The pills stuck in the back of my throat, but I swallowed them and looked back at her. “I…”
“Are you feeling up to this?” Catherine asked.
I nodded at her. I had no idea what she was talking about, I was still in shock as she turned the flat screen on her desk to face me.
My dad, with his own tightly wound locks loose and hanging around his face, was on the screen. Mom next to him. Both in hospital beds surrounded by screens, an IV, and a doctor in a white coat who stood just off to the side.
Whatever the pills were, they stopped the room from spinning.
“I know you having a rough time,” my dad said, his accent a solid touch of the familiar here in the surreal. “We okay. And remember: we both love you, very, very much, you hear?”
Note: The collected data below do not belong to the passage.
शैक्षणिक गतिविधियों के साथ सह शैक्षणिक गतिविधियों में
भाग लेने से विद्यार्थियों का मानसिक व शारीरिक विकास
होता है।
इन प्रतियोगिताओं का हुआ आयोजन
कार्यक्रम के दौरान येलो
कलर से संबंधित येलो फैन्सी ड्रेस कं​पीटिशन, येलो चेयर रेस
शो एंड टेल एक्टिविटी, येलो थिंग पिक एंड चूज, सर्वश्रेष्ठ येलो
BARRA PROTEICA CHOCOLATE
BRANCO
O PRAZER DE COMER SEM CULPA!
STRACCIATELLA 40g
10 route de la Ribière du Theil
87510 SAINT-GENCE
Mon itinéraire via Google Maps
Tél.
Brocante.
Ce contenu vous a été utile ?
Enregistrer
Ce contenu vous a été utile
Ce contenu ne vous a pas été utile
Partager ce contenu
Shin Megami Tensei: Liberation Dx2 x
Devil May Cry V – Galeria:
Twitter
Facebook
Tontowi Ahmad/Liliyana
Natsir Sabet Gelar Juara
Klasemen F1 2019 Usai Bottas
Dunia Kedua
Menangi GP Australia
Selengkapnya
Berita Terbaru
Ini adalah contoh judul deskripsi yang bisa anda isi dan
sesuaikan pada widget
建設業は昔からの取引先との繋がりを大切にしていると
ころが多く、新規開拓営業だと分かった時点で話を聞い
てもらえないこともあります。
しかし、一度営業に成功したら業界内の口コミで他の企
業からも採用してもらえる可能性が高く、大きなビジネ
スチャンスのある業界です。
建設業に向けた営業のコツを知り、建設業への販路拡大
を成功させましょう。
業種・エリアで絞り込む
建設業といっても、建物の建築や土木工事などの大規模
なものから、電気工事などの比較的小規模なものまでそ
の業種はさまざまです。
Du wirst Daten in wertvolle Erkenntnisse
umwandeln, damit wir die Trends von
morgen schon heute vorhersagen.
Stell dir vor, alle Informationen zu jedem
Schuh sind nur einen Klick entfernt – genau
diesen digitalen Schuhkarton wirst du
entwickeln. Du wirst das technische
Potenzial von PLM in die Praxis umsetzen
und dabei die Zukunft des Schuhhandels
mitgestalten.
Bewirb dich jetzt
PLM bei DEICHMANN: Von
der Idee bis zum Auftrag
My mouth felt gritty and too dry. The room began to spin, and I fell forward, my head hitting the desk. I didn’t want to fall, I wanted to hear everything they were telling me.
“I need to ask you a question, Kadie,” my dad said.
“Yes?”
“Do you really want to go up there? How bad?”
“Real bad,” I said. I was fading away like a light shore breeze. The pills. And what was this about?
My mother closed her eyes and smiled. My dad nodded. “Okay then.”
“Well,” Catherine hissed at someone standing behind me. “Let’s get moving.”
I realized, slowly, that I’d been drugged. Those pills weren’t for nausea. Something was very, very wrong. I tried to mightily lift an arm that felt like it had been tied to the desk as I slid down the chair.
“Dad?”
“Be safe out there, son.”
The drugs Catherine given me shoved me deep into a blackness darker than the purple edge of space I’d seen that morning.